Over 1,500 people gathered to cheer on Sean Quinn as he opened the 47th annual Ballinamore Family Festival last Sunday, August 11.

Over 1,500 people gathered to cheer on Sean Quinn as he opened the 47th annual Ballinamore Family Festival last Sunday, August 11.

There was a large national media presence to snap the controversial figure and his wife Patricia, who came out to address his supporters, recap on the last few years and to promise that he will be “vindicated.”

The former billionaire said he had attended the festival 46 years ago and has been a regular visitor to the town ever since. Reminiscing on his visits he said “I used to come up on a Sunday night and I would get robbed, but I only thought I was being robbed when you see what has happened since,” he laughed.

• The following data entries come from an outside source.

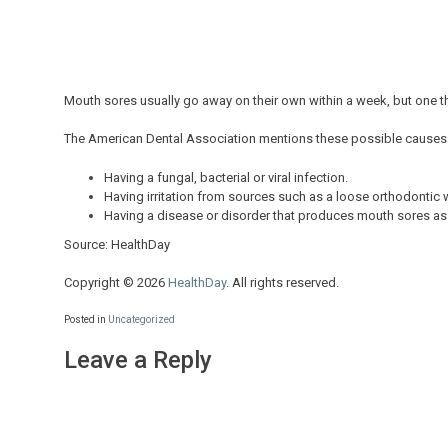
Mouth sores usually go away on their own within a week, but one th
The American Dental Association mentions these possible causes
Having a fungal, bacterial or viral infection.
Having irritation from sources such as a loose orthodontic wi
Having a disease or disorder that produces mouth sores as 
Source: HealthDay
Copyright © 2026
HealthDay
. All rights reserved.
Posted in
Uncategorized
Leave a Reply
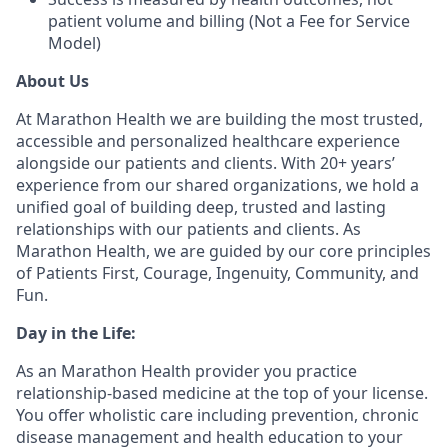
patient volume and billing (Not a Fee for Service
Model)
About Us
At Marathon Health we are building the most trusted,
accessible and personalized healthcare experience
alongside our patients and clients. With 20+ years’
experience from our shared organizations, we hold a
unified goal of building deep, trusted and lasting
relationships with our patients and clients. As
Marathon Health, we are guided by our core principles
of Patients First, Courage, Ingenuity, Community, and
Fun.
Day in the Life:
As an Marathon Health provider you practice
relationship-based medicine at the top of your license.
You offer wholistic care including prevention, chronic
disease management and health education to your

Quinn spoke for 20 minutes, and at times he became emotional when he spoke about how his companies were “destroyed”. He apologised for the mistakes he made “We certainly made lots of mistakes. There is no way I should have invested so much money in Anglo Irish Bank. I didn’t know what I was doing and I didn’t know they were what they were.” He gave a “simple analysis” of how the country went wrong, saying that governments for the past 15 years had run “Ireland Ltd” by increasing costs three times that of inflation. He said “no company let alone country could do that.” When everything ended up in a mess they refused to blame themselves and blamed “the victims” he said his family like many others were “victims.”

Quinn told the crowd for 35 years he added 200 jobs a year, his company doubled profits every four years, “until we got involved in Anglo.” Quinn asked questions about a “cover up” and said the Government were “sold a pup.” He stated “If it’s a criminal offence to withhold information on white-collar crime, there’s a wild lot of criminals about that Dublin area.” This was met with a wild cheer in Ballinamore.

He paid tribute to Ballinamore native and journalist Paul Williams, who released the Anglo Tapes, he said he had “done more to expose what went on than all the other media put together”. He thanked the people of the local area for their support even during his “nine-week holiday in Mountjoy” he said they know that “Sean Quinn never took a penny from anyone”. Quinn concluded, “I think I’ll be able to stand up here in two or three years’ time and say I’ve been vindicated.”

Adrian Smith from the festival committee described Quinn as someone who “never forgot where he came from and who invested and re-invested in his local area”. He said the landscape of the Ballinamore would be different “if it wasn’t for people like Sean Quinn creating jobs”.